Monday, October 31, 2011

A Halloween Tale: The Sluice Box Ghost

American and Chinese Miners at a Sluice Box 
By Tom Correa

It was an extremely cold night in late October of 1875. The wind whipped through the small valley with a chill that went right to the bone.

With the exception of a few bigger older oaks, many of the trees in Mosquito Gulch had been all but cleared away. Folks used the wood for everything from building shacks and cabins and barns, to making wheel-barrels, keeping warm, and of course constructing sluice boxes.

Sluice boxes are one of the most practical methods of gold prospecting. Many were built with heavy wood planks and logs, and often times a river's current was diverted through the sluices so that gravel bearing gold could be processed far quicker than using the laborious "hand panning" method.

Sluice boxes were lined with raised obstructions that were placed in a vertical position to the flow of the current. These obstructions were referred to as riffles. When the gold-laden gavel is dumped into the upper end of the sluice, the flow of water carries the material down the length of the box. The lighter gavels, the tailings, would be carried in suspension down the entire length of the sluice and then discharged.

The heavier material, such as gold, would quickly drop to the bottom of the box, where they became trapped by the riffles.

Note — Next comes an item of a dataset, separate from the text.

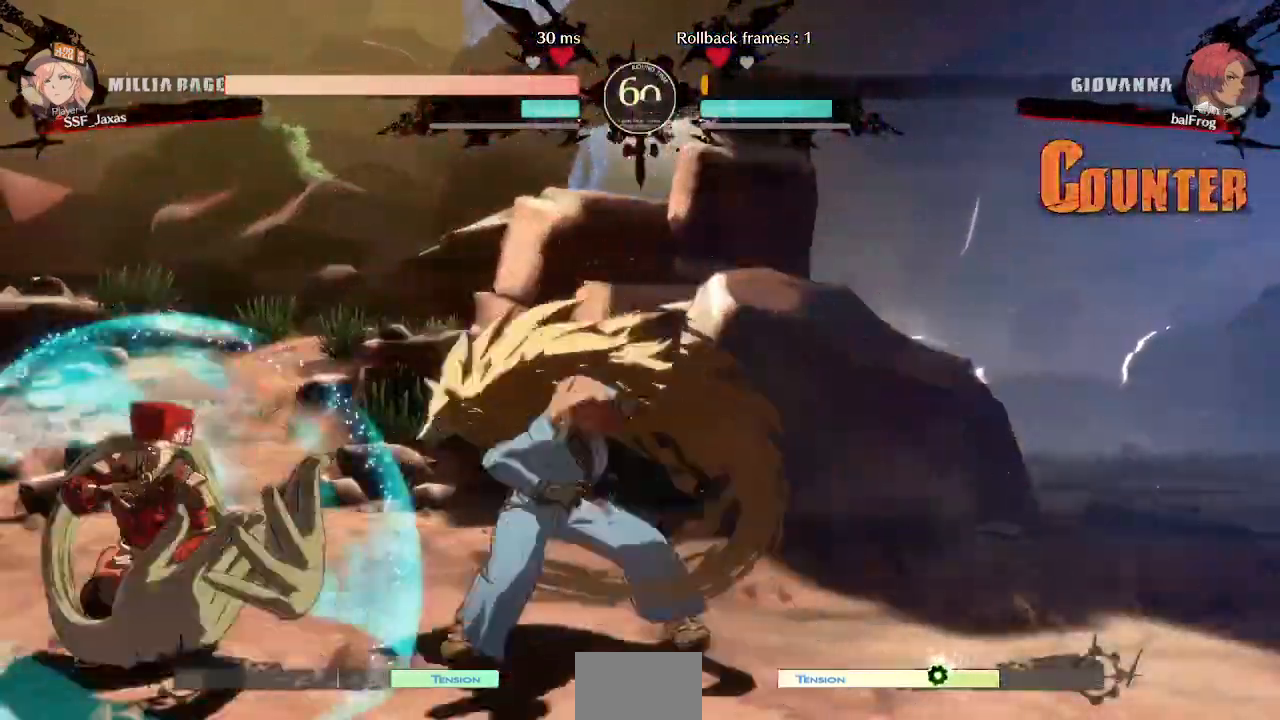
Gameplay with a controller (arcade stick); each line is a JSON object with the inputs held at the frame after it. "events" lists button and stick changes between this image and that frame as [ms after this image, input, new state], when the widget could be followed in between. Not read: L3 R3 START other_buttons.
{"buttons": ["SQUARE", "TRIANGLE", "DPAD_DOWN", "DPAD_LEFT"], "events": []}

Once the riffles collected a large quantity of concentrated black sand and hopefully gold, a "cleanup" was implemented.

The flow of water through the sluice would be slowed down using a water gate. Then the riffles would be removed, allowing access to the heavier materials which had collected during the "run." That remaining material often contains gold nuggets and flakes, the stuff that dreams were made of.

The sluice boxes in the days of the 1849ers were very similar to the one Raymond Spencer used on his claim. Sluice boxes were built of heavy wood planks because lumber was cheap and easily obtainable. It wasn't shipped in. Instead, it was milled locally.

During the Gold Rush sluice box were first used to work the extremely rich bench deposits "terrace gavels" which lined the banks of many Mother Lode Rivers. As time passed it became clear that sluice boxes could be used for working other types of gold-bearing materials, this included ancient river channel deposits located hundreds of feet above the existing stream beds. Raymond Spencer was lucky in that his claim was on a creek.

"California isn't supposed to get this cold," Raymond thought while loading his new mail-order Winchester Model 1873 rifle.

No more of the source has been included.